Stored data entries
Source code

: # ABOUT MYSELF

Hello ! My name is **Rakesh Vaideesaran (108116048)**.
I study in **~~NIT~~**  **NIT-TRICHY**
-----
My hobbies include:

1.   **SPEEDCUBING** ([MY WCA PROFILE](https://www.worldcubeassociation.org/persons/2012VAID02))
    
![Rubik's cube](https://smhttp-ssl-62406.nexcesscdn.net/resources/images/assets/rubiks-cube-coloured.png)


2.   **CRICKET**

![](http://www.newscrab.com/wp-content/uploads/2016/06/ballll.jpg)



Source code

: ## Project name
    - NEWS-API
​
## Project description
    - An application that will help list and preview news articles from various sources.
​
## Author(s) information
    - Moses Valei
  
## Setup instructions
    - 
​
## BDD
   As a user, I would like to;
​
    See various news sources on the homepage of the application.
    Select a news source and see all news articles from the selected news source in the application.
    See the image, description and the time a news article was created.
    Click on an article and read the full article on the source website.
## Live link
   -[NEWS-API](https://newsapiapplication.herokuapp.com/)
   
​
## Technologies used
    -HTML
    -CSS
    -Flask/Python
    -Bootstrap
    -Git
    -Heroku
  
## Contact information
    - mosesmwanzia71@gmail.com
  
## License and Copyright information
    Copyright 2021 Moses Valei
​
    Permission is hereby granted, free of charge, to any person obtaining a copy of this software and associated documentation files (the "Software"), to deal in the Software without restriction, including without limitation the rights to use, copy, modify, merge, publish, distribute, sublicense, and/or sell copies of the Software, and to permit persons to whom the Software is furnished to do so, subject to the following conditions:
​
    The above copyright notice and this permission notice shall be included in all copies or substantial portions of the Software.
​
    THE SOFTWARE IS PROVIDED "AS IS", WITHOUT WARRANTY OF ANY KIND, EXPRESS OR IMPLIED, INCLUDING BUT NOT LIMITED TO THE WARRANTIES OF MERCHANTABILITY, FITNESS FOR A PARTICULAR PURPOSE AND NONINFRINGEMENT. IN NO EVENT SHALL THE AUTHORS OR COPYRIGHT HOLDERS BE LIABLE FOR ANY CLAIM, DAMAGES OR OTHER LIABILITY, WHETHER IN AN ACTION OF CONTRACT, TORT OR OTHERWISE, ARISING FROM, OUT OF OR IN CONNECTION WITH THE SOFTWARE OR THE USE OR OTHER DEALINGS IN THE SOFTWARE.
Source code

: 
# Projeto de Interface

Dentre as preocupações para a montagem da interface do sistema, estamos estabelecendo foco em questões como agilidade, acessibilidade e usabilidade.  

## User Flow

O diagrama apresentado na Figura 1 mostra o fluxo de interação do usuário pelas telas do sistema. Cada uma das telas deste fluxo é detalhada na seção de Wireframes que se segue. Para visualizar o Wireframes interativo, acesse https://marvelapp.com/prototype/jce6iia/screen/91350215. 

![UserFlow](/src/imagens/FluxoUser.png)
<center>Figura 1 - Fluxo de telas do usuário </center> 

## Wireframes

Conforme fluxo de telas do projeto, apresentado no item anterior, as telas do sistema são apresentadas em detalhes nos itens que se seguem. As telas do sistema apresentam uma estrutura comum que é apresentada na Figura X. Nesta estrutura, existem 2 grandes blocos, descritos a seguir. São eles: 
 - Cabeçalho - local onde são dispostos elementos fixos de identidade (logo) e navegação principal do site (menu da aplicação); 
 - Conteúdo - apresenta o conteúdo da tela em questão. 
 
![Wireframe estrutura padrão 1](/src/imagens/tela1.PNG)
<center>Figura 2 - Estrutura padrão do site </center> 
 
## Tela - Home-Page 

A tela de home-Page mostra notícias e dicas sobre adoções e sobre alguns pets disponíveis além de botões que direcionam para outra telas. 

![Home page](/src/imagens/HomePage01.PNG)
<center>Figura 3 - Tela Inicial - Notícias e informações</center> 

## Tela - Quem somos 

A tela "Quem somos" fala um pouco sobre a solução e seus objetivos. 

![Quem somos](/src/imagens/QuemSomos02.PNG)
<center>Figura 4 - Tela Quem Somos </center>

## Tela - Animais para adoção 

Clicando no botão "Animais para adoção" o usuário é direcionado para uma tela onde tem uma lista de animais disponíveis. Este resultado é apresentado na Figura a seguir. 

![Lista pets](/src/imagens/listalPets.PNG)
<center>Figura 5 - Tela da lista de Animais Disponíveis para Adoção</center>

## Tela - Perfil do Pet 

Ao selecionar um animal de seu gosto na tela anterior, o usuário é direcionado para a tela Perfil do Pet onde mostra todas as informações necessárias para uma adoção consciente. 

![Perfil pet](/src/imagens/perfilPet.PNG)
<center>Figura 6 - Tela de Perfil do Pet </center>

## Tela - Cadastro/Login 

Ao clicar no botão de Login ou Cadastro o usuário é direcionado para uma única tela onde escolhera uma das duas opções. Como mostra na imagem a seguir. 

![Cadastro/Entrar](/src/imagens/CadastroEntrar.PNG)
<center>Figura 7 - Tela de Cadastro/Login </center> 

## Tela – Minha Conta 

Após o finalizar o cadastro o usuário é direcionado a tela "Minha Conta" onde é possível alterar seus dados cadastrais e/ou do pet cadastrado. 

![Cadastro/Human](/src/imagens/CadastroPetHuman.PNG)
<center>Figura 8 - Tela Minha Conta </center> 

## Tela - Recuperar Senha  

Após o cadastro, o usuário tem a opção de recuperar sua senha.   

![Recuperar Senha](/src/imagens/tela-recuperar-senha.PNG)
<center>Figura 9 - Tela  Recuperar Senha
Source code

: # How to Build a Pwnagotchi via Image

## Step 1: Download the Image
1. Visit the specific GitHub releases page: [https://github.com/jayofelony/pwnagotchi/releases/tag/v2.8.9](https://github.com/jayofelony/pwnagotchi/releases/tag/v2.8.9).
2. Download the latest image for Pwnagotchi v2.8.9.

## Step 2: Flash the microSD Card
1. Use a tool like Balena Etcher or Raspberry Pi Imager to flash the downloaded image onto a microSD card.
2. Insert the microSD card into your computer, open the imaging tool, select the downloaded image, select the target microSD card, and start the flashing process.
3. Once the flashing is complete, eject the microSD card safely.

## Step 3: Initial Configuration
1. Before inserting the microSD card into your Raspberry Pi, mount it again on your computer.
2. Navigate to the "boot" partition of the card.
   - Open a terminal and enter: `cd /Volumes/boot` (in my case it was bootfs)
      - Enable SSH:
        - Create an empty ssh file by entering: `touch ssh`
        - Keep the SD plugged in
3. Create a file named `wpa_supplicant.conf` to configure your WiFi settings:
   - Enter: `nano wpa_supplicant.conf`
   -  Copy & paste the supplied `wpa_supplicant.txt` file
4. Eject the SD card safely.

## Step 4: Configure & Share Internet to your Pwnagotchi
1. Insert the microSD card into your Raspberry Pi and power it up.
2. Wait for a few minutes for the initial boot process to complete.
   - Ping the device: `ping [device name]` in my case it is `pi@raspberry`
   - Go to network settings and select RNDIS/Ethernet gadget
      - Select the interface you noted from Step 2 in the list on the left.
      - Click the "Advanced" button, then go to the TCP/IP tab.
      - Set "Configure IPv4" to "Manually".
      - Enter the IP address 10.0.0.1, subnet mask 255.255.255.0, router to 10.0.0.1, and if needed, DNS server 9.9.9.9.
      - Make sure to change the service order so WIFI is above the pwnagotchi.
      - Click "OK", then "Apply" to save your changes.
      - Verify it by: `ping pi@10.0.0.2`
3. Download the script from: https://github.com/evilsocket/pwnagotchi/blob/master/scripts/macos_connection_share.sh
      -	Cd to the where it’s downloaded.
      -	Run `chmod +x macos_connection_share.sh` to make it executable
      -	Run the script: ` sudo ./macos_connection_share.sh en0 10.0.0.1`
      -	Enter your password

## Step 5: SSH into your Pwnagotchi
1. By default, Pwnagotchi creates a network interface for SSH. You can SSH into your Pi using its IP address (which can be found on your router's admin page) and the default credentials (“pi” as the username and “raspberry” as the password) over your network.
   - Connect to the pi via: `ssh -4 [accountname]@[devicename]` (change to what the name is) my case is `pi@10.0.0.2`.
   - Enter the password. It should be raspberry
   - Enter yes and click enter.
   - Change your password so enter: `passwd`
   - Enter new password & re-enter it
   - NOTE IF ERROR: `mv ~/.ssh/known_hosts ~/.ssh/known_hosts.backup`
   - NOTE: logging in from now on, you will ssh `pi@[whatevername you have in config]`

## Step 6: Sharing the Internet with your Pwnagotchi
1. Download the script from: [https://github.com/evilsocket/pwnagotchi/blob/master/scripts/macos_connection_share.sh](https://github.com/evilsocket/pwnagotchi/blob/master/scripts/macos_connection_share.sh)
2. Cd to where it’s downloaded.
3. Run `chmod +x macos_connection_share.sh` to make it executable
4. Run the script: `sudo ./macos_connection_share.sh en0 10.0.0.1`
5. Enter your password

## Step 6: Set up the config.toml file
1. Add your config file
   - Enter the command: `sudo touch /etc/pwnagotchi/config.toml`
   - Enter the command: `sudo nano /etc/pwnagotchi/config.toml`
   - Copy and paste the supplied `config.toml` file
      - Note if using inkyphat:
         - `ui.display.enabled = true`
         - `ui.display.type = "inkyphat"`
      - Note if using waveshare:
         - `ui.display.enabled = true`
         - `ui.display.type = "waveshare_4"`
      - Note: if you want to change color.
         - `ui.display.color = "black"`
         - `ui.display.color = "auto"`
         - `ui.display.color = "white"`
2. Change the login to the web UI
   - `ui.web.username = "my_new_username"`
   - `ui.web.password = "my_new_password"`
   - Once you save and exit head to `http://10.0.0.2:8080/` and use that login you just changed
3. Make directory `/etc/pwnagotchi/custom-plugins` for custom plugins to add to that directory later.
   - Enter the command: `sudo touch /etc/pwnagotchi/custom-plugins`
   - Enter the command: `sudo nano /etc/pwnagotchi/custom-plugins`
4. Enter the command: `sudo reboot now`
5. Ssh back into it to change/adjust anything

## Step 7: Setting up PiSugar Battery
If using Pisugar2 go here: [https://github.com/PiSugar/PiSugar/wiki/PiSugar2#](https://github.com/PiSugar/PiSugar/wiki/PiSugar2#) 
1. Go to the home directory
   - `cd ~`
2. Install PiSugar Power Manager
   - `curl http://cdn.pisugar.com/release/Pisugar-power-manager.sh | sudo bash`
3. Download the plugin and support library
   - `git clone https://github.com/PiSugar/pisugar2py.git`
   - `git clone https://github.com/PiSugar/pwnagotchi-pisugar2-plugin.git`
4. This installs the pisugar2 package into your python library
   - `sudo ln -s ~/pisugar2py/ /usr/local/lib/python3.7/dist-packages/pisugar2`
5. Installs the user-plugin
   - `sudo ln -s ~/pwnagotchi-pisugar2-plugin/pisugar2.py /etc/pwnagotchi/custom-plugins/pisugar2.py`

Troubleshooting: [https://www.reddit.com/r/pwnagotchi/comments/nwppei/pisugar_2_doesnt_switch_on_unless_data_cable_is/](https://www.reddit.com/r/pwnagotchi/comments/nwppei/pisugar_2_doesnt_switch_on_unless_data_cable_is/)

== Directions ==
Nothing but the lines above from the one containing "my case it is" through the one containing "- Connect to" should appear in the answer, each repeated exactly.

== Output of the task ==
   - Ping the device: `ping [device name]` in my case it is `pi@raspberry`
   - Go to network settings and select RNDIS/Ethernet gadget
      - Select the interface you noted from Step 2 in the list on the left.
      - Click the "Advanced" button, then go to the TCP/IP tab.
      - Set "Configure IPv4" to "Manually".
      - Enter the IP address 10.0.0.1, subnet mask 255.255.255.0, router to 10.0.0.1, and if needed, DNS server 9.9.9.9.
      - Make sure to change the service order so WIFI is above the pwnagotchi.
      - Click "OK", then "Apply" to save your changes.
      - Verify it by: `ping pi@10.0.0.2`
3. Download the script from: https://github.com/evilsocket/pwnagotchi/blob/master/scripts/macos_connection_share.sh
      -	Cd to the where it’s downloaded.
      -	Run `chmod +x macos_connection_share.sh` to make it executable
      -	Run the script: ` sudo ./macos_connection_share.sh en0 10.0.0.1`
      -	Enter your password

## Step 5: SSH into your Pwnagotchi
1. By default, Pwnagotchi creates a network interface for SSH. You can SSH into your Pi using its IP address (which can be found on your router's admin page) and the default credentials (“pi” as the username and “raspberry” as the password) over your network.
   - Connect to the pi via: `ssh -4 [accountname]@[devicename]` (change to what the name is) my case is `pi@10.0.0.2`.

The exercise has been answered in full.